Reproduce every line of the records below verbatim, with no alterations.

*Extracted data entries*
◇ ◇ ◇ ◇ ◇ ◇ ◇

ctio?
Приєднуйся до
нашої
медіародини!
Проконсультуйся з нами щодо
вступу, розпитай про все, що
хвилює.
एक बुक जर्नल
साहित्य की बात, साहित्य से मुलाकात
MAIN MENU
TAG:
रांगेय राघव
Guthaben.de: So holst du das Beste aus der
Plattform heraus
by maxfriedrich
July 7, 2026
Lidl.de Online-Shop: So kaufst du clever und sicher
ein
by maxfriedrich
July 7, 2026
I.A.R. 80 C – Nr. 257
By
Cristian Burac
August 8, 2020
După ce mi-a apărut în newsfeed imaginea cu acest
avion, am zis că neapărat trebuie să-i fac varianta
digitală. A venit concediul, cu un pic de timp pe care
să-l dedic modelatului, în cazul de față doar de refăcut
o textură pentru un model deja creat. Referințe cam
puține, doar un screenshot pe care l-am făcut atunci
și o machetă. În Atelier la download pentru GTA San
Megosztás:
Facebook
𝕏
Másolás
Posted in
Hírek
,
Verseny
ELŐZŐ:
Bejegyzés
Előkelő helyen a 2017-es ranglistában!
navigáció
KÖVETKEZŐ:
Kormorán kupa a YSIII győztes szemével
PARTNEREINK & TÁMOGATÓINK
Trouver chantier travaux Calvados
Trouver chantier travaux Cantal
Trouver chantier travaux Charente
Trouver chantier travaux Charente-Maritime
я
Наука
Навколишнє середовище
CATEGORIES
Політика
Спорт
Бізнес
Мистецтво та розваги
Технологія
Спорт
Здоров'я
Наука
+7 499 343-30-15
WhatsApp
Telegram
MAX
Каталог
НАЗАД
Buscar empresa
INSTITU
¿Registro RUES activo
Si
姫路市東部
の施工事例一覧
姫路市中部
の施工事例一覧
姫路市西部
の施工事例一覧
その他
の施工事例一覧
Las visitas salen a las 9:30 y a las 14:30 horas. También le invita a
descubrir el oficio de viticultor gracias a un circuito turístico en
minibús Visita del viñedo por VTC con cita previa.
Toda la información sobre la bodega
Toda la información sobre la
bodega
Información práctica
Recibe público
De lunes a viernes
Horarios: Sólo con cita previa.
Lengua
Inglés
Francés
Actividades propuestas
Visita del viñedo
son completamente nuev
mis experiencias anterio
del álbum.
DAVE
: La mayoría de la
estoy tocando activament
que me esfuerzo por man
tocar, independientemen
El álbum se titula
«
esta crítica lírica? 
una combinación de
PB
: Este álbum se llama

◇ ◇ ◇ ◇ ◇ ◇ ◇

*Exercise solution*
ctio?
Приєднуйся до
нашої
медіародини!
Проконсультуйся з нами щодо
вступу, розпитай про все, що
хвилює.
एक बुक जर्नल
साहित्य की बात, साहित्य से मुलाकात
MAIN MENU
TAG:
रांगेय राघव
Guthaben.de: So holst du das Beste aus der
Plattform heraus
by maxfriedrich
July 7, 2026
Lidl.de Online-Shop: So kaufst du clever und sicher
ein
by maxfriedrich
July 7, 2026
I.A.R. 80 C – Nr. 257
By
Cristian Burac
August 8, 2020
După ce mi-a apărut în newsfeed imaginea cu acest
avion, am zis că neapărat trebuie să-i fac varianta
digitală. A venit concediul, cu un pic de timp pe care
să-l dedic modelatului, în cazul de față doar de refăcut
o textură pentru un model deja creat. Referințe cam
puține, doar un screenshot pe care l-am făcut atunci
și o machetă. În Atelier la download pentru GTA San
Megosztás:
Facebook
𝕏
Másolás
Posted in
Hírek
,
Verseny
ELŐZŐ:
Bejegyzés
Előkelő helyen a 2017-es ranglistában!
navigáció
KÖVETKEZŐ:
Kormorán kupa a YSIII győztes szemével
PARTNEREINK & TÁMOGATÓINK
Trouver chantier travaux Calvados
Trouver chantier travaux Cantal
Trouver chantier travaux Charente
Trouver chantier travaux Charente-Maritime
я
Наука
Навколишнє середовище
CATEGORIES
Політика
Спорт
Бізнес
Мистецтво та розваги
Технологія
Спорт
Здоров'я
Наука
+7 499 343-30-15
WhatsApp
Telegram
MAX
Каталог
НАЗАД
Buscar empresa
INSTITU
¿Registro RUES activo
Si
姫路市東部
の施工事例一覧
姫路市中部
の施工事例一覧
姫路市西部
の施工事例一覧
その他
の施工事例一覧
Las visitas salen a las 9:30 y a las 14:30 horas. También le invita a
descubrir el oficio de viticultor gracias a un circuito turístico en
minibús Visita del viñedo por VTC con cita previa.
Toda la información sobre la bodega
Toda la información sobre la
bodega
Información práctica
Recibe público
De lunes a viernes
Horarios: Sólo con cita previa.
Lengua
Inglés
Francés
Actividades propuestas
Visita del viñedo
son completamente nuev
mis experiencias anterio
del álbum.
DAVE
: La mayoría de la
estoy tocando activament
que me esfuerzo por man
tocar, independientemen
El álbum se titula
«
esta crítica lírica? 
una combinación de
PB
: Este álbum se llama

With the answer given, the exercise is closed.